2012-07-26 15:37:23 +0000 2012-07-26 15:37:23 +0000
16
16

Czy jazda przez półwysep Baja jest bezpieczna?

Chcę jechać z Tijuany do Cabo San Lucas, ale słyszałem, że ludzie są zatrzymywani przez skorumpowanych gliniarzy i zapędzani przez ludzi na półwyspie. Mówię płynnie po hiszpańsku i jestem całkiem sprytny na ulicy. Powinienem się martwić?

Odpowiedzi (4)

26
26
26
2012-07-29 21:07:49 +0000

mordida (nibble) jest niestety głęboko zakorzeniona w Meksyku, choć w większości przypadków jest to cecha lokalnej policji, a nie policji federalnej czy wojska.

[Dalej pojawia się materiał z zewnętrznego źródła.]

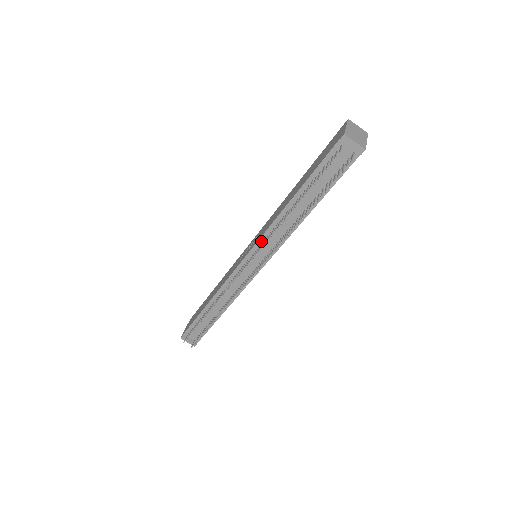
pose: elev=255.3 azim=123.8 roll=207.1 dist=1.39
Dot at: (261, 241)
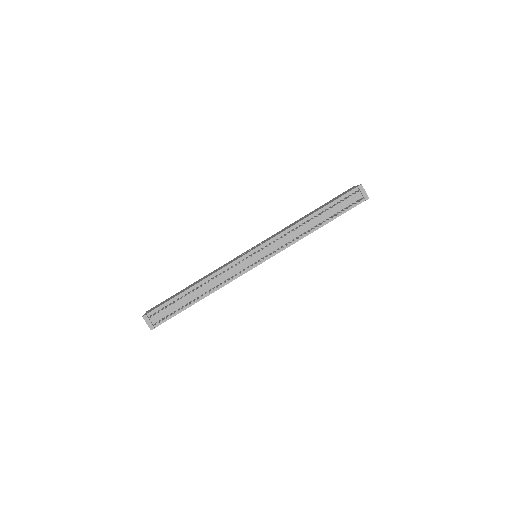
Dot at: (274, 239)
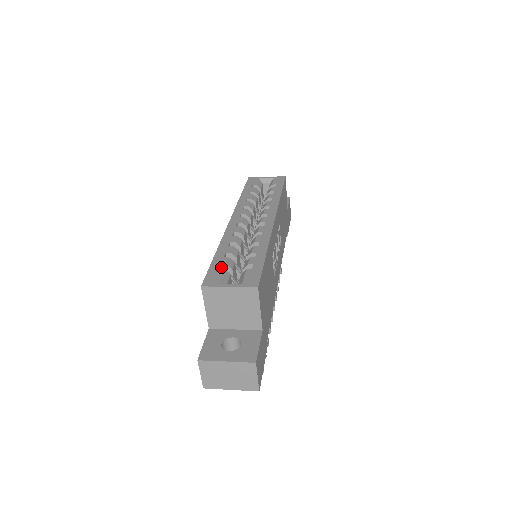
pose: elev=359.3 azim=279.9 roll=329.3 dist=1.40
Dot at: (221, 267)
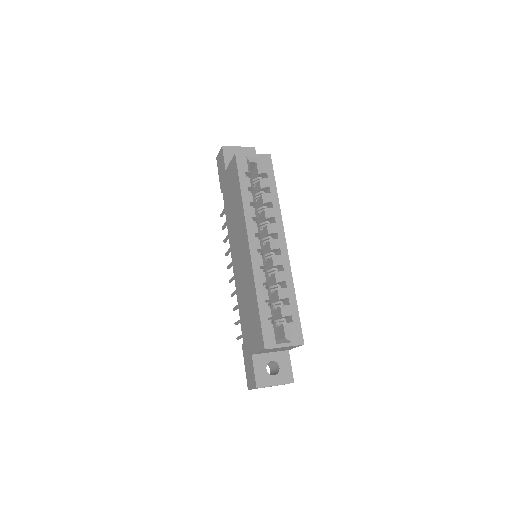
Dot at: (267, 318)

Ogólnie rzecz biorąc, interakcja polega na zjechaniu na pobocze za wykroczenie drogowe, takie jak przekroczenie prędkości lub nie zapięcie pasów bezpieczeństwa. Kierowca zostaje ostrzeżony o pewnych przesadzonych karach za jakieś wykroczenie, a następnie sugeruje się mu zmniejszenie kary za rozważenie kilkuset pesos. Niewiele jest jednak historii o poważniejszych prześladowaniach. Brudny gliniarz jest za gotówkę, nie za krew, więc gra na zwłokę może zachęcić go do przejścia do innego celu.

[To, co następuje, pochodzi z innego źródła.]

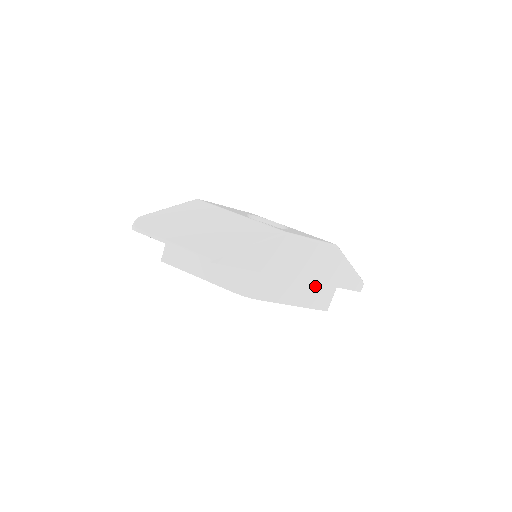
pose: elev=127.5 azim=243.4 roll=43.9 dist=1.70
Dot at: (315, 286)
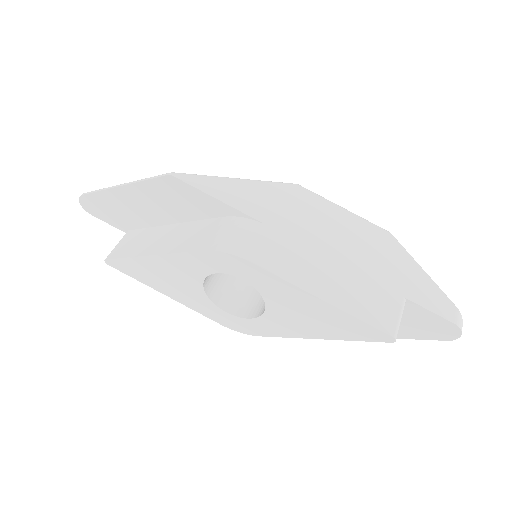
Dot at: (360, 279)
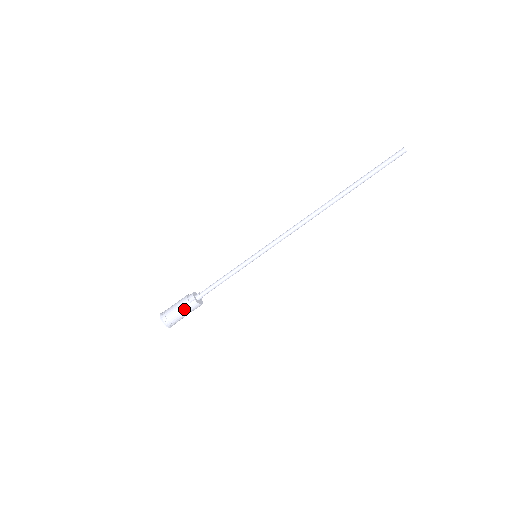
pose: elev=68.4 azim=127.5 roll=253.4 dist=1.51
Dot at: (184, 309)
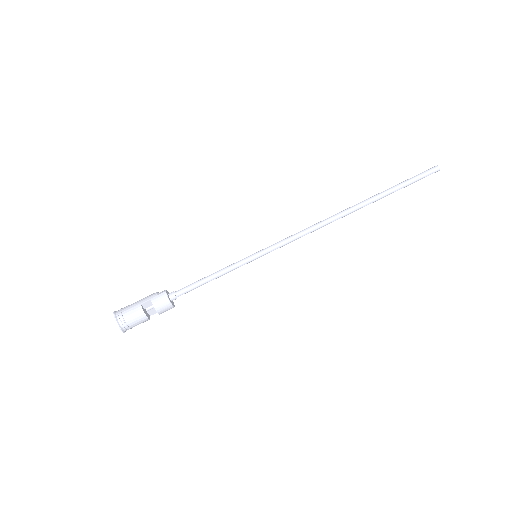
Dot at: (148, 314)
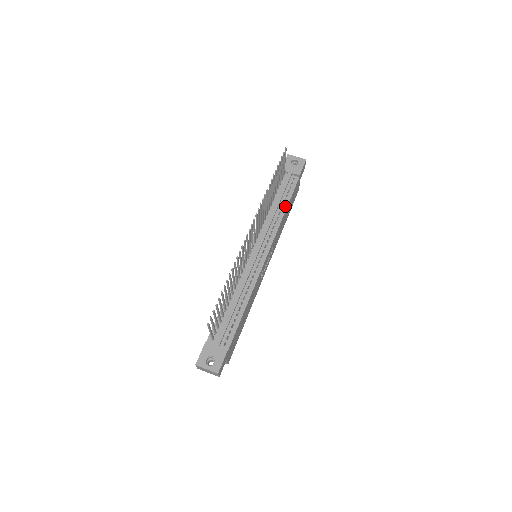
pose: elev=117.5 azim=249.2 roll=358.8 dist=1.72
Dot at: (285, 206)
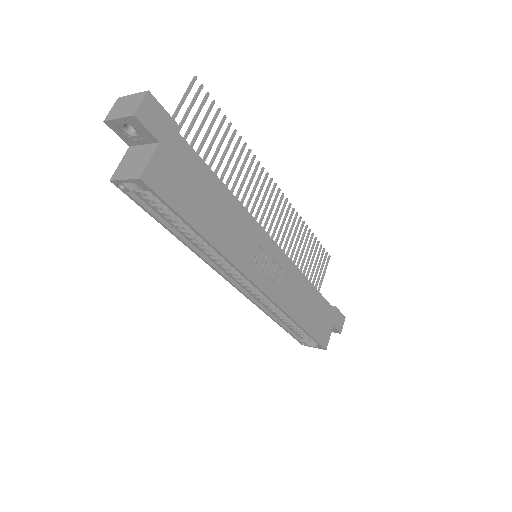
Dot at: (312, 286)
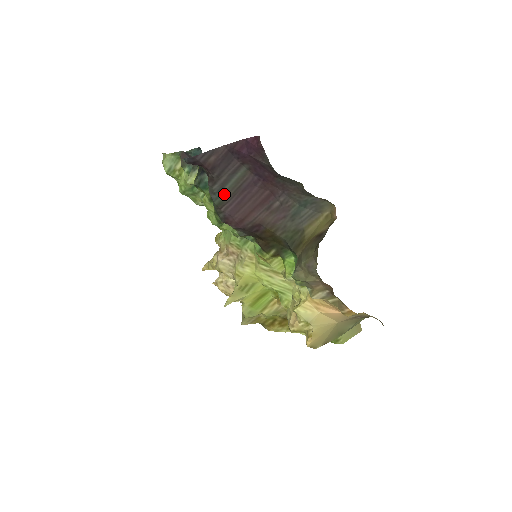
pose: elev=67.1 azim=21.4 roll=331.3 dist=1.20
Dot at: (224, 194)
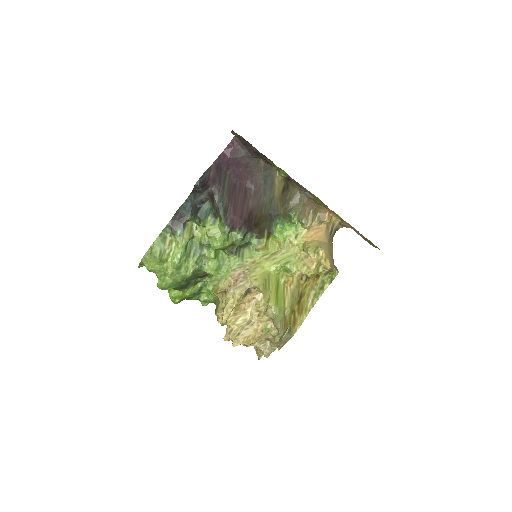
Dot at: (225, 199)
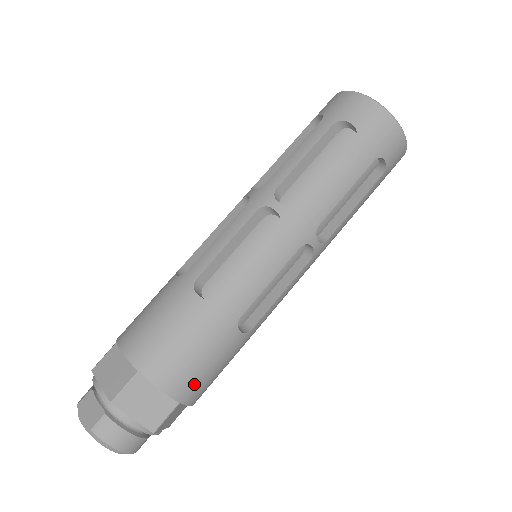
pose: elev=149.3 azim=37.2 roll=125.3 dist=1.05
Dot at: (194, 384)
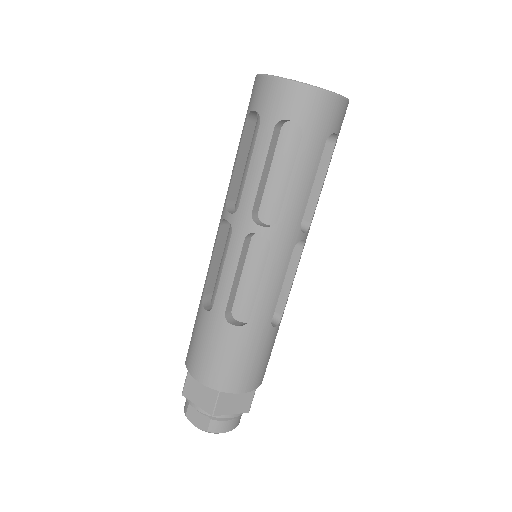
Dot at: (260, 374)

Wszędzie są zwykłe waniliowe pułapki na bilety, jak w Kanadzie i Stanach Zjednoczonych, oraz legalne punkty kontrolne założone przez wojsko i żandarmerię federalną, więc dobrze jest znać lokalne prawa (np. przyciemniane okna są nielegalne w Tijuanie, chyba że masz dowód montażu przez producenta) i stosować się do standardowych wskazówek dotyczących postępowania z organami ścigania w każdym kraju:

  • Zachowaj spokój i uprzejmość; nigdy nie okazuj na zewnątrz gniewu i nigdy nie stawaj się kłótliwy.
  • Nigdy oferuj łapówkę. To naprawdę obrazi uczciwą policję, a nieuczciwi wiedzą jak pracować, aby ją zdobyć; nie ma potrzeby ułatwiać im sprawy.

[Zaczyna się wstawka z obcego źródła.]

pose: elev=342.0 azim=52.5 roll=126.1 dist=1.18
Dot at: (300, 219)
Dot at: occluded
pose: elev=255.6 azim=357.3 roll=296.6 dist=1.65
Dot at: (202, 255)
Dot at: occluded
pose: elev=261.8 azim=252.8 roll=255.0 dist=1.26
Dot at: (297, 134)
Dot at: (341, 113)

Na autostradach federalnych i w większych miastach (Tijuana, Ensenada, itp.) będziesz miał pisemne bilety drogowe; gdzie indziej jednak funkcjonariusz zabierze Twoje prawo jazdy i odprowadzi Cię na posterunek policji. Każda prośba o łapówkę będzie miała miejsce przed przyjazdem na posterunek policji, więc jeśli możesz grać na zwłokę, brudny gliniarz się niecierpliwi i cię wypuści. Znajomość hiszpańskiego pomaga głównie w tym, że brudny gliniarz będzie się bał, że wiesz o odwołaniu się do Sindicata lub innych władz.

Jeśli pójdziesz na posterunek, spotkasz się z juez calificador (swego rodzaju sędzią miejskim), który rozpatrzy opłatę. Jeśli uważasz, że opłata jest niesprawiedliwa, możesz odwołać się do sędziego. Na bilecie jest zniżka, jeśli zapłacisz wcześniej.

Jeśli zostałeś wezwany na łapówkę, na wszelki wypadek zgłoś to do władz. Sindicata (think: Internal Affairs), lokalny burmistrz, gubernator i konsul byliby dobrym początkiem.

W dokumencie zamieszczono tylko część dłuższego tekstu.